• Aim
Collect every line of the rows below that contains the string "Sketch", and copy each of those lines in full.

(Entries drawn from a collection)
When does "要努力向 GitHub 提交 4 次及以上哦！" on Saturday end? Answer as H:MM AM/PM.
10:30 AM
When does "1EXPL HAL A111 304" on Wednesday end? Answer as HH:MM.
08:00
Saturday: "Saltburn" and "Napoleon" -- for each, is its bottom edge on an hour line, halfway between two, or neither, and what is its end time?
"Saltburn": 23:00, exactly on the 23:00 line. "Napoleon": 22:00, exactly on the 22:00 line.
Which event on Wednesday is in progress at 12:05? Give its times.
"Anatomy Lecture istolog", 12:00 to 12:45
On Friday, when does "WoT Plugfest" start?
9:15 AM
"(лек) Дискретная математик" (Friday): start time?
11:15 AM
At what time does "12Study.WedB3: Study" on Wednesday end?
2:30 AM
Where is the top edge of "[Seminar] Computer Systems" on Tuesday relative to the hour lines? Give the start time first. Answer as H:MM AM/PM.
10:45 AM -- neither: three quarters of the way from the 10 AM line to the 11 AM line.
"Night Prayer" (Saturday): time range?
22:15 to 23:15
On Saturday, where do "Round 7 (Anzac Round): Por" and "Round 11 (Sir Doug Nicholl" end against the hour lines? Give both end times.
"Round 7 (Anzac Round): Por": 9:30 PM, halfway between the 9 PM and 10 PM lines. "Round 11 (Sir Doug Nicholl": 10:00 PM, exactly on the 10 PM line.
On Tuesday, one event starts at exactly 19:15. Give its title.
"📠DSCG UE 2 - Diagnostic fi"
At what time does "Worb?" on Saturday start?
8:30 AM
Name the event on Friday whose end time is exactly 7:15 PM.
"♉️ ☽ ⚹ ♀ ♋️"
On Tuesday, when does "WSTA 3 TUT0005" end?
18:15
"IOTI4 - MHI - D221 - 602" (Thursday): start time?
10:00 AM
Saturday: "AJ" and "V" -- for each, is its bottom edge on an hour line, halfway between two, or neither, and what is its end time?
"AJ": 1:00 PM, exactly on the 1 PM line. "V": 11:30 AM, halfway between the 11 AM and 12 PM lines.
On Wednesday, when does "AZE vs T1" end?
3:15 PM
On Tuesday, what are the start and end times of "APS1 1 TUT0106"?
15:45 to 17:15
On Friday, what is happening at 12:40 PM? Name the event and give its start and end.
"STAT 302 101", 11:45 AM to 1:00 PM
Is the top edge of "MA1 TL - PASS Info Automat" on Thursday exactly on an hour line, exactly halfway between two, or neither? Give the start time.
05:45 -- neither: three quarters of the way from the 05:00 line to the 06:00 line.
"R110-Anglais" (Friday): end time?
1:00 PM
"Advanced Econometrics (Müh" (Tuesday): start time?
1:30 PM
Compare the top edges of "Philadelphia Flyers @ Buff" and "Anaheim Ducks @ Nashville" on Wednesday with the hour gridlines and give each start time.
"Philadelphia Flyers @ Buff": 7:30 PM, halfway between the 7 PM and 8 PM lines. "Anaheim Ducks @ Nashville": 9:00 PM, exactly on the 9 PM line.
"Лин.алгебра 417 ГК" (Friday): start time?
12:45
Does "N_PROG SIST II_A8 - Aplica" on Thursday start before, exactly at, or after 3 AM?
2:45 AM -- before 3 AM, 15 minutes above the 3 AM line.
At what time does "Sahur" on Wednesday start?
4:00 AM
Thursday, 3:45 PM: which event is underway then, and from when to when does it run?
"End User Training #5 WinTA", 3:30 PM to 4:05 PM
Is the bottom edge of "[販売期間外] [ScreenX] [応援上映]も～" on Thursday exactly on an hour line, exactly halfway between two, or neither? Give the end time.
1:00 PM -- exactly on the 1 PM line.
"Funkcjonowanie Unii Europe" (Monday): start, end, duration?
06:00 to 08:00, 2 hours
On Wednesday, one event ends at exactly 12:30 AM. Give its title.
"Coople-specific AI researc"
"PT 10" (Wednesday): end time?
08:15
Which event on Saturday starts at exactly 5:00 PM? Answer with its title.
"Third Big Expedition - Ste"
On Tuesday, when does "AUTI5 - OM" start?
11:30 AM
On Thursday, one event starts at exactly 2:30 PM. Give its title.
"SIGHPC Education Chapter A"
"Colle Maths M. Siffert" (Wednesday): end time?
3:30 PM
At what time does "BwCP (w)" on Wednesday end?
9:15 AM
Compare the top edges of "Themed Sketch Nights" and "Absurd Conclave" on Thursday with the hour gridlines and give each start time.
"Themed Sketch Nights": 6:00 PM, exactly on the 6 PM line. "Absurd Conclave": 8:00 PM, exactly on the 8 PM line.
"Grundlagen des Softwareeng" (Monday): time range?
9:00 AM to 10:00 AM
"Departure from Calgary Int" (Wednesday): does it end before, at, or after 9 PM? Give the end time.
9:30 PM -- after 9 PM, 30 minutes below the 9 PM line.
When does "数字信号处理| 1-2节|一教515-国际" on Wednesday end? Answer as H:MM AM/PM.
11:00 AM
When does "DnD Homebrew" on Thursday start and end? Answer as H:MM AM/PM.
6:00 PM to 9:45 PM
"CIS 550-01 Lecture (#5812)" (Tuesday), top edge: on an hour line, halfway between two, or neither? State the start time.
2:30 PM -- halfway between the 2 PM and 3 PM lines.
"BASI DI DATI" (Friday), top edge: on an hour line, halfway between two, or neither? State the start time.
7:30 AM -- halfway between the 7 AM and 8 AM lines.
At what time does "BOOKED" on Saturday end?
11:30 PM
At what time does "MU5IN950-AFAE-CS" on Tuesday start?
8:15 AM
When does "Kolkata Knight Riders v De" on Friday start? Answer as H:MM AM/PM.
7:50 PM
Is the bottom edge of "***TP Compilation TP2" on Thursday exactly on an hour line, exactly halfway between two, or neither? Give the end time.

• The solution
Compare the top edges of "Themed Sketch Nights" and "Absurd Conclave" on Thursday with the hour gridlines and give each start time.
"Themed Sketch Nights": 6:00 PM, exactly on the 6 PM line. "Absurd Conclave": 8:00 PM, exactly on the 8 PM line.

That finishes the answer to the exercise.